___ Extracted data ___
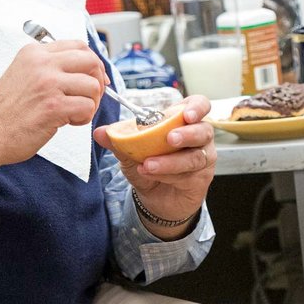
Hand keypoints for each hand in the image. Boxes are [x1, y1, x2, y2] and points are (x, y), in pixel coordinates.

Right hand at [0, 39, 107, 166]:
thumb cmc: (3, 111)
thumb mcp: (22, 74)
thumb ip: (48, 68)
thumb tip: (82, 71)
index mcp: (34, 53)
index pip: (78, 46)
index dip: (93, 63)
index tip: (95, 77)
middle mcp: (42, 64)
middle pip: (91, 61)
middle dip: (98, 81)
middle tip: (91, 97)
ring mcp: (48, 84)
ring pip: (92, 86)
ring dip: (90, 103)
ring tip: (74, 113)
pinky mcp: (53, 107)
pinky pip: (87, 107)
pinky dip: (84, 118)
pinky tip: (68, 122)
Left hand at [95, 94, 215, 223]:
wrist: (154, 199)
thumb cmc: (148, 166)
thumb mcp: (130, 153)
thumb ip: (119, 141)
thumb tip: (100, 132)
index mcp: (182, 121)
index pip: (199, 105)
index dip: (197, 107)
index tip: (186, 114)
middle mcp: (198, 137)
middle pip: (204, 130)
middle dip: (187, 134)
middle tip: (169, 139)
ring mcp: (203, 158)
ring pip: (195, 156)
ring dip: (171, 161)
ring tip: (148, 164)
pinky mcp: (201, 178)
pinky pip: (189, 175)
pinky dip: (168, 175)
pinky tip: (151, 174)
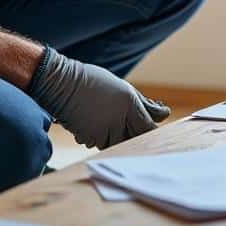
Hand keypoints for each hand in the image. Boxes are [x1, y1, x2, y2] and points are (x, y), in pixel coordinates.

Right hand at [25, 46, 170, 148]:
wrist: (60, 83)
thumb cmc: (93, 82)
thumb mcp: (123, 88)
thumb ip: (145, 104)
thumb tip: (165, 114)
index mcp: (129, 103)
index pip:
___
Once the pictures are set aside, reproduce the records in full and exactly.

Hand keypoints for each hand in the image. Boxes are [x1, y1, x2, y2] and points are (x, y), in pixel coordinates.

Right hand at [0, 39, 107, 166]:
thumb cmc: (3, 111)
thumb mcp: (22, 74)
thumb ip: (48, 68)
thumb tip: (82, 71)
index mcp: (34, 53)
index pip: (78, 46)
index dip: (93, 63)
index tip: (95, 77)
middle mcp: (42, 64)
middle pip: (91, 61)
middle dip: (98, 81)
middle tip: (91, 97)
ring mcp: (48, 84)
ring pip: (92, 86)
ring dip: (90, 103)
ring tip: (74, 113)
pinky mcp: (53, 107)
pinky pip: (87, 107)
pinky dip: (84, 118)
pinky tip: (68, 122)
Left hand at [95, 94, 215, 223]:
wrist: (154, 199)
thumb cmc: (148, 166)
thumb mcp: (130, 153)
thumb ip: (119, 141)
thumb tip: (100, 132)
index mcp: (182, 121)
index pip: (199, 105)
index dip: (197, 107)
index tip: (186, 114)
middle mcp: (198, 137)
middle pip: (204, 130)
middle dip: (187, 134)
middle tip: (169, 139)
ring mcp: (203, 158)
ring pip: (195, 156)
ring dip: (171, 161)
ring tip: (148, 164)
pinky mcp: (201, 178)
pinky pip: (189, 175)
pinky dip: (168, 175)
pinky tip: (151, 174)
Hand keypoints for each hand in the image. Boxes are [x1, y1, x2, y2] and points are (x, y), in pixel coordinates.

Right hand at [25, 46, 170, 148]:
wrist: (60, 83)
thumb cmc: (93, 82)
thumb mcp: (123, 88)
thumb ip: (145, 104)
thumb tip: (165, 114)
index mcp: (129, 103)
index pip:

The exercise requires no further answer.